Speaking of change, The Galley Gourmet is now on Facebook! There is little link on the side bar of the page, so feel free to check it out. Bear with me, for I am new to the social media world:)
Apple Cider Doughnuts
makes 12 (3-inch) doughnuts and 24 (1 1/2-inch) doughnut holes
*If you don't have graham flour, you can substitute whole wheat or all-purpose
For the Doughnuts
2 cups good apple cider
3 1/4 cups unbleached all-purpose flour
1/4 cup graham flour
2 teaspoons baking powder
1 teaspoon baking soda
1 1/4 teaspoons ground cinnamon
1/8 teaspoon freshly ground nutmeg
1/8 teaspoon ground mace
1/8 teaspoon ground allspice
1/8 teaspoon ground cloves
1/2 teaspoon kosher salt
4 Tablespoons (2 ounces) unsalted butter, at room temperature
1/2 cup granulated sugar
1/2 cup light brown sugar
2 extra large eggs, at room temperature
1 1/4 teaspoon pure vanilla extract
1/2 cup buttermilk, at room temperature
Vegetable oil or shortening for frying
For the Cinnamon-Sugar
1 cup granulated sugar
2 teaspoons ground cinnamon
pinch of freshly grated nutmeg
pinch of ground mace
pinch of ground allspice
pinch of ground cloves
In a saucepan over medium to medium high heat, reduce the apple cider to about 1/4 cup, about 30 minutes; set aside to cool.
In a medium bowl, whisk together the flour, baking powder, baking soda, spices, and salt; set aside.
In a stand mixer fitted with the paddle attachment, cream the butter and sugars until light and fluffy, about 2-3 minutes. Add the eggs, one at a time. Scrape down the sides and bottom of the bowl and beat again until the mixture is smooth. Mix in the vanilla. With the mixer on low, add the reduced apple cider and buttermilk; mix just until combined. Add the flour mixture and mix until the dough comes together. Scape down the sides and bottom of the bowl and mix again.

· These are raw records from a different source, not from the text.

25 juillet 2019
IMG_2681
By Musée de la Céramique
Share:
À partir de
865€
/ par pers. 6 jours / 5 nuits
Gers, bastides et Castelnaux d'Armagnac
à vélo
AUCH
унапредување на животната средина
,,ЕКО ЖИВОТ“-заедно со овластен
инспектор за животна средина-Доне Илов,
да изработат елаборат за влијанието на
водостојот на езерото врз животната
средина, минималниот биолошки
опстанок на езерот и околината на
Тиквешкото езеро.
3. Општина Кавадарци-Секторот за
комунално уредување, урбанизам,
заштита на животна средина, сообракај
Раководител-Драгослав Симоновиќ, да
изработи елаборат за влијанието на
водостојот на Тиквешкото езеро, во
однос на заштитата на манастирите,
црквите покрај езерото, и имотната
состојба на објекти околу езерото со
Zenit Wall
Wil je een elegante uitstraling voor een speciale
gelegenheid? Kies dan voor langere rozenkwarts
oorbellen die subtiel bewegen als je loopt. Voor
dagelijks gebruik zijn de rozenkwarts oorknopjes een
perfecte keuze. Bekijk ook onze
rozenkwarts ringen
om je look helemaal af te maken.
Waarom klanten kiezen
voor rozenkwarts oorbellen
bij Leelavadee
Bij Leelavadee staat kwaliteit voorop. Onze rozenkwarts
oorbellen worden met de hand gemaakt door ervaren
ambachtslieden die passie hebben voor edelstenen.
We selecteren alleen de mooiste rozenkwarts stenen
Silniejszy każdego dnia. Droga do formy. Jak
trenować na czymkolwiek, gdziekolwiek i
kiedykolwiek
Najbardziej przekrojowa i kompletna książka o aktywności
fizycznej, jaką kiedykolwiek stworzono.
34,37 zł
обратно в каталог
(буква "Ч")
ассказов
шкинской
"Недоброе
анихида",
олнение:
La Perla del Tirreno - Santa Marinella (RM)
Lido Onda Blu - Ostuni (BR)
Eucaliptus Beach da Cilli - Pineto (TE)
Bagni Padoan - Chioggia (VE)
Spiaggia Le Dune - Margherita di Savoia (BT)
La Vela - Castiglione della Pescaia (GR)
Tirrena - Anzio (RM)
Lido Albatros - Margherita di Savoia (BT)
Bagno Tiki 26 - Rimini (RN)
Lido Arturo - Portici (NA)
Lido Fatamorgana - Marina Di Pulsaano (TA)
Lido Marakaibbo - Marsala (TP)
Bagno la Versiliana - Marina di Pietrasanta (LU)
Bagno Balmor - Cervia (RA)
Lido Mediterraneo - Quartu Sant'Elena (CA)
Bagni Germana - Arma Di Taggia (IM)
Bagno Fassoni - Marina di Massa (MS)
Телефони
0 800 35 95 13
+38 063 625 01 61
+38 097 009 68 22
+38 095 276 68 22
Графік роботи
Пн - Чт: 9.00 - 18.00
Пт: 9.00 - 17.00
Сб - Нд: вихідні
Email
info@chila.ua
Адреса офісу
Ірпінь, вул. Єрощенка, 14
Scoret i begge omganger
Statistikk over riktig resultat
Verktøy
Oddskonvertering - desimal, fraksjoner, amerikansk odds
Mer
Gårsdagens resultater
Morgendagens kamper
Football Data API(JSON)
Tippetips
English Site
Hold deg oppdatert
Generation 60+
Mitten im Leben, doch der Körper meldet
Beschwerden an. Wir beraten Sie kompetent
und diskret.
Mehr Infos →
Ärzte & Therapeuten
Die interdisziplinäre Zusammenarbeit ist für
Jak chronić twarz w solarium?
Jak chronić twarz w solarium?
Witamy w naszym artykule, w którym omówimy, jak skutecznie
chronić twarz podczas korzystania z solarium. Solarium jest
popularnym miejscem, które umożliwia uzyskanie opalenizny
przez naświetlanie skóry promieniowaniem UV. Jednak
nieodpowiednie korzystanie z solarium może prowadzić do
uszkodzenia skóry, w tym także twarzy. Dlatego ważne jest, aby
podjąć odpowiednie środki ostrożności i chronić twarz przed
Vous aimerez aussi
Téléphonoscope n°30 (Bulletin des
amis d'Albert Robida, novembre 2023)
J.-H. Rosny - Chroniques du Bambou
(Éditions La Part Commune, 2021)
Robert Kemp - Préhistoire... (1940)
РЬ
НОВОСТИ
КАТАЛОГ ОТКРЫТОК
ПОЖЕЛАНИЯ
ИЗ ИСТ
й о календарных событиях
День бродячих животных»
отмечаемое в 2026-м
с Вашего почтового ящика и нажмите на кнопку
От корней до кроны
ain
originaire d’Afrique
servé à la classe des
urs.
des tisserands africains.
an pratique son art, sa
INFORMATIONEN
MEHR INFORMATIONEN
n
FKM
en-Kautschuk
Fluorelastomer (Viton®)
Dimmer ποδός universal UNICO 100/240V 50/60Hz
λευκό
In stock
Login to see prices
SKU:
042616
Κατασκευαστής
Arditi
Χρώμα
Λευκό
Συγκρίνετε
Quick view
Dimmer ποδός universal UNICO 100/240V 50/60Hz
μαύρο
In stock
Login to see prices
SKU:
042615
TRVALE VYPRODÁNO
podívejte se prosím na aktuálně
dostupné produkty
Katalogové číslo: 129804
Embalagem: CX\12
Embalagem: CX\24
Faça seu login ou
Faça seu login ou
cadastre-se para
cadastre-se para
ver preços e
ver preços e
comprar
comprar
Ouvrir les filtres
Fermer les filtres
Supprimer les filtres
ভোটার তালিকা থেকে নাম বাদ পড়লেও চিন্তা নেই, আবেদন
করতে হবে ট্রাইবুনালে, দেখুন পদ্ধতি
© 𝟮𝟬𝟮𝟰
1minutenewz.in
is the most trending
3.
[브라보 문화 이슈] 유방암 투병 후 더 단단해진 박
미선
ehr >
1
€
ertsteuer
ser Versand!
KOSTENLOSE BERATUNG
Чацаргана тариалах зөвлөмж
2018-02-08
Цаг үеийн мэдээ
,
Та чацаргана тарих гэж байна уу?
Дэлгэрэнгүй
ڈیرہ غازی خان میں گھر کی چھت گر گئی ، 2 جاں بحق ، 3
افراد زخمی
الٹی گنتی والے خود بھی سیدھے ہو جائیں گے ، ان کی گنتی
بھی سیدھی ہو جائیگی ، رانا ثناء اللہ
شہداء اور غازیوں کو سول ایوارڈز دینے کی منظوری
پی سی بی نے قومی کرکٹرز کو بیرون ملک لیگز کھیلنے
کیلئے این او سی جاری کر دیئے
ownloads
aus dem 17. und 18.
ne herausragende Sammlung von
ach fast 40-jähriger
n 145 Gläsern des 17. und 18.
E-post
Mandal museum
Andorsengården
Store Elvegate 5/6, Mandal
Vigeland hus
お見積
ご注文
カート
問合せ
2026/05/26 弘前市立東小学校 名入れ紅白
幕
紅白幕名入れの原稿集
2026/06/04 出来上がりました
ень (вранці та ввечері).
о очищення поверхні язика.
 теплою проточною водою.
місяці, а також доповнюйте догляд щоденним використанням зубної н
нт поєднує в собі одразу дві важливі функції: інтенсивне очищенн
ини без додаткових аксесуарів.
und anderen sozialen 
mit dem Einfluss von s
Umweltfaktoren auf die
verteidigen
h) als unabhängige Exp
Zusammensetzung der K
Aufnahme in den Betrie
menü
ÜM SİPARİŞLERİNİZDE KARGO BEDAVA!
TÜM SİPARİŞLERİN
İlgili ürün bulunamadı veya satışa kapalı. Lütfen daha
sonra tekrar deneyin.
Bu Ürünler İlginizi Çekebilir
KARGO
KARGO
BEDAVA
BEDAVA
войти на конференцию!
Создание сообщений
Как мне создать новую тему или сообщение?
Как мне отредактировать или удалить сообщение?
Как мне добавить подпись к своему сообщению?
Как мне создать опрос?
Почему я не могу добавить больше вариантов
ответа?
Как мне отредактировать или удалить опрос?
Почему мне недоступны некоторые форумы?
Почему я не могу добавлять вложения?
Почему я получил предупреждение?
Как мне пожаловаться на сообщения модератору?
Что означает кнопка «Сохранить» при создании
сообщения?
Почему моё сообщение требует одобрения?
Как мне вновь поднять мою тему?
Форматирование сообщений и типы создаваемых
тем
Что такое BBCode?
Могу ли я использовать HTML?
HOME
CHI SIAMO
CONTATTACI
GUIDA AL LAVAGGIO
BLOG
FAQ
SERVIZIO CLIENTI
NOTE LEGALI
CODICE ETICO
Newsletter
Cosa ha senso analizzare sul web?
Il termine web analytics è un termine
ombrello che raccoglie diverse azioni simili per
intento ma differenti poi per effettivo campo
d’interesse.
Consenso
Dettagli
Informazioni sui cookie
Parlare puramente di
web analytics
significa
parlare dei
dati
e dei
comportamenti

Line two baking sheets with parchment paper and generously dust one of the sheets with flour. Turn the dough onto the floured baking sheet and generously top the dough with more flour. Roll or flatten the dough to a 1/2-inch thickness using more flour if needed. Transfer the dough to the freezer until firm, about 20-30 minutes. Remove the dough from the freezer and cut out doughnut rounds and holes using a 3-inch round cutter and a 1 1/2-inch round cutter. Place the cut doughnuts onto the other prepared baking sheet. (Scraps can be re-rolled and cut, refrigerating if necessary, before cutting). Refrigerate the doughnuts for another 30 minutes.
For the Cinnamon Sugar
In a shallow bowl, whisk together the cinnamon and spices; set aside.
Line a baking sheet with paper towels and set a wire rack on top. In a dutch oven or cast iron pot, add enough oil or shortening to measure a depth of 3-inches. Heat the oil until a candy thermometer reaches 350º F. Carefully drop a couple of doughnuts at a time into the hot oil. Fry until golden brown on the first side, about 1 minute. Carefully turn the doughnuts over and fry on the other side until golden and cooked through, about 30-60 seconds. Transfer to the prepared wire rack and allow to drain and cool slightly. Once cool enough to handle, dredge in the cinnamon mixture, sprinkling on all sides. Return on the rack to cool a bit more. Serve warm or at room temperature. Leftovers can be stored in an airtight container at room temperature for two days or frozen for up to one month. At room temperature doughnuts can be re-warmed in the microwave briefly. Frozen doughnuts can be thawed in the refrigerator before warming in the microwave. Enjoy!